## Information given
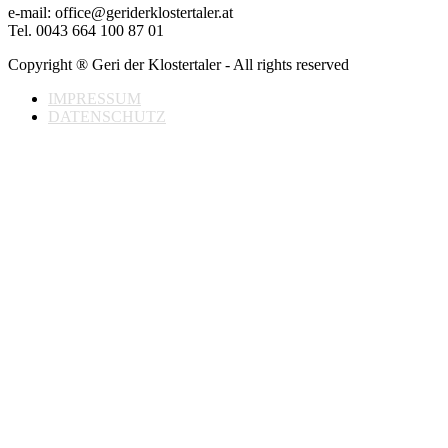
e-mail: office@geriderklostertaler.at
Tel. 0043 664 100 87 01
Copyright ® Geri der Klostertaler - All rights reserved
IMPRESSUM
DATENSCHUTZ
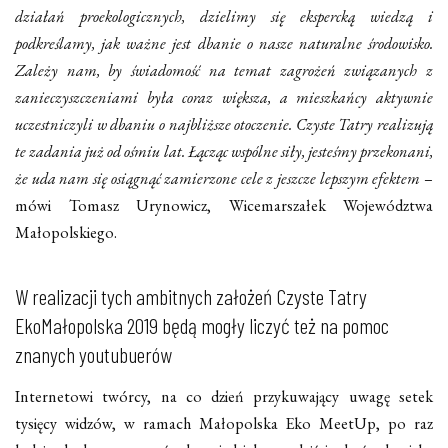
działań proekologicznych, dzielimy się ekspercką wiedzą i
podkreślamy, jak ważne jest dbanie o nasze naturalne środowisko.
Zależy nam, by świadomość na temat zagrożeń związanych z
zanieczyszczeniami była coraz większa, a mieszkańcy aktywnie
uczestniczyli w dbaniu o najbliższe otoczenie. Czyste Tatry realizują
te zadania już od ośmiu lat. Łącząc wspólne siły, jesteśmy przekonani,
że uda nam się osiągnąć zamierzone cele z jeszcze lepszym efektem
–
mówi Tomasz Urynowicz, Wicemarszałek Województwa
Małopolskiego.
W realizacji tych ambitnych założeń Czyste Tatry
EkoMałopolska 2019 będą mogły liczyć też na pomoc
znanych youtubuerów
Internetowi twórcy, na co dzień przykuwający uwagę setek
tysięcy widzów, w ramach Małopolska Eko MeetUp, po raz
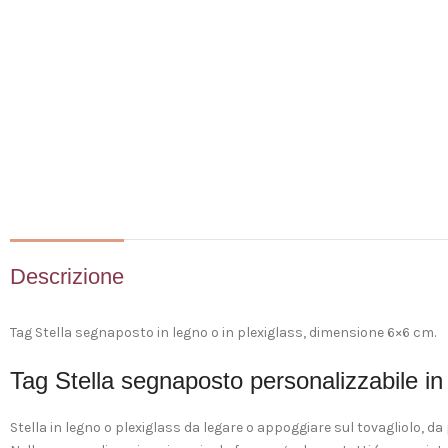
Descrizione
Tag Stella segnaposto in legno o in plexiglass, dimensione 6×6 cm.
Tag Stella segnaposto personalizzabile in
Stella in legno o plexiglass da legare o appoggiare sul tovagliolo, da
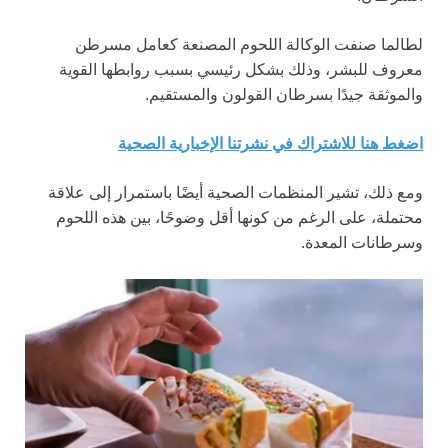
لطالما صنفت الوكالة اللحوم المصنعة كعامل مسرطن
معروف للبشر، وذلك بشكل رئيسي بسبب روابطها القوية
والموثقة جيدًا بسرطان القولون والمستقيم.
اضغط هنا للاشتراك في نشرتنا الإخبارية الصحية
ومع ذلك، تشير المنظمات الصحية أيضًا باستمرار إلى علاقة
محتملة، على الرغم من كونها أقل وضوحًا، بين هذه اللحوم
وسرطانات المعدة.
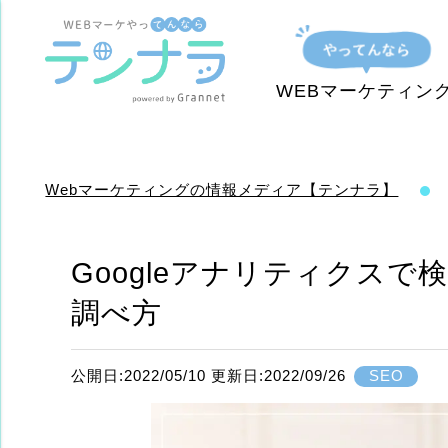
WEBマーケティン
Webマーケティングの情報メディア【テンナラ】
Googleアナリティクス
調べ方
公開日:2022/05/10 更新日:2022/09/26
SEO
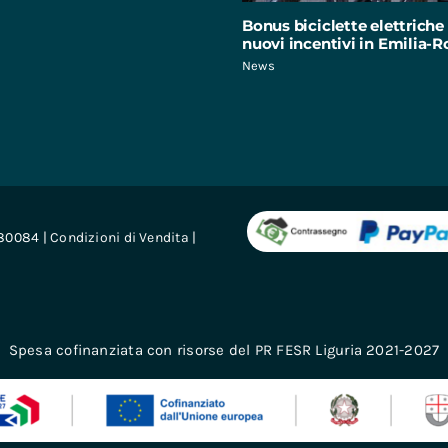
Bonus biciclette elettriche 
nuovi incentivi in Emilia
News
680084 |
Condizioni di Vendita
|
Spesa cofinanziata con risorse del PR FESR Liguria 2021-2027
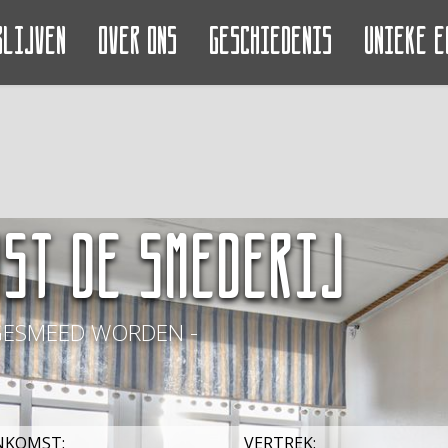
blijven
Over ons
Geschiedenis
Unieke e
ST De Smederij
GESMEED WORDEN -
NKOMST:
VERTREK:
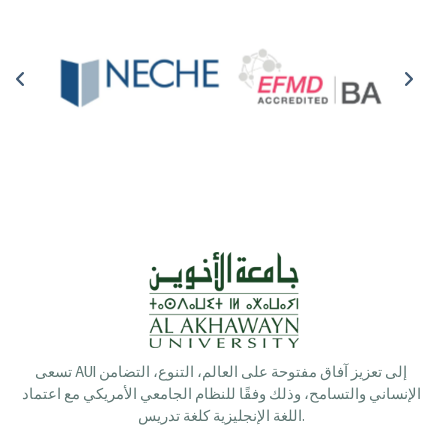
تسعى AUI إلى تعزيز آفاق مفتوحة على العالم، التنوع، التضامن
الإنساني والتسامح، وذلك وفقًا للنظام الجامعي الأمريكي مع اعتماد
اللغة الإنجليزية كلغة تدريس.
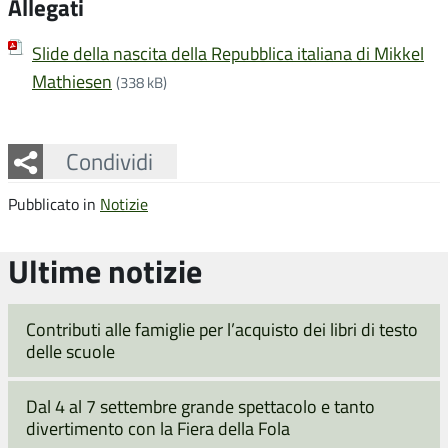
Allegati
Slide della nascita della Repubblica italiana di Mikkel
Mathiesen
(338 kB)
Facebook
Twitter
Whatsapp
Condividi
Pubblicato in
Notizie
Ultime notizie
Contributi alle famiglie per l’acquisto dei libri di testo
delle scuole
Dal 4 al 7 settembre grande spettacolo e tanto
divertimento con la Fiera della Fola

## Description of the task
Where a picture appears in the material above, skip it, and print the rest exactly.

## Response to the task
e-mail: office@geriderklostertaler.at
Tel. 0043 664 100 87 01
Copyright ® Geri der Klostertaler - All rights reserved
IMPRESSUM
DATENSCHUTZ
działań proekologicznych, dzielimy się ekspercką wiedzą i
podkreślamy, jak ważne jest dbanie o nasze naturalne środowisko.
Zależy nam, by świadomość na temat zagrożeń związanych z
zanieczyszczeniami była coraz większa, a mieszkańcy aktywnie
uczestniczyli w dbaniu o najbliższe otoczenie. Czyste Tatry realizują
te zadania już od ośmiu lat. Łącząc wspólne siły, jesteśmy przekonani,
że uda nam się osiągnąć zamierzone cele z jeszcze lepszym efektem
–
mówi Tomasz Urynowicz, Wicemarszałek Województwa
Małopolskiego.
W realizacji tych ambitnych założeń Czyste Tatry
EkoMałopolska 2019 będą mogły liczyć też na pomoc
znanych youtubuerów
Internetowi twórcy, na co dzień przykuwający uwagę setek
tysięcy widzów, w ramach Małopolska Eko MeetUp, po raz
Descrizione
Tag Stella segnaposto in legno o in plexiglass, dimensione 6×6 cm.
Tag Stella segnaposto personalizzabile in
Stella in legno o plexiglass da legare o appoggiare sul tovagliolo, da
لطالما صنفت الوكالة اللحوم المصنعة كعامل مسرطن
معروف للبشر، وذلك بشكل رئيسي بسبب روابطها القوية
والموثقة جيدًا بسرطان القولون والمستقيم.
اضغط هنا للاشتراك في نشرتنا الإخبارية الصحية
ومع ذلك، تشير المنظمات الصحية أيضًا باستمرار إلى علاقة
محتملة، على الرغم من كونها أقل وضوحًا، بين هذه اللحوم
وسرطانات المعدة.
WEBマーケティン
Webマーケティングの情報メディア【テンナラ】
Googleアナリティクス
調べ方
公開日:2022/05/10 更新日:2022/09/26
SEO
Bonus biciclette elettriche 
nuovi incentivi in Emilia
News
680084 |
Condizioni di Vendita
|
Spesa cofinanziata con risorse del PR FESR Liguria 2021-2027
blijven
Over ons
Geschiedenis
Unieke e
ST De Smederij
GESMEED WORDEN -
NKOMST:
VERTREK:
تسعى AUI إلى تعزيز آفاق مفتوحة على العالم، التنوع، التضامن
الإنساني والتسامح، وذلك وفقًا للنظام الجامعي الأمريكي مع اعتماد
اللغة الإنجليزية كلغة تدريس.
Allegati
Slide della nascita della Repubblica italiana di Mikkel
Mathiesen
(338 kB)
Facebook
Twitter
Whatsapp
Condividi
Pubblicato in
Notizie
Ultime notizie
Contributi alle famiglie per l’acquisto dei libri di testo
delle scuole
Dal 4 al 7 settembre grande spettacolo e tanto
divertimento con la Fiera della Fola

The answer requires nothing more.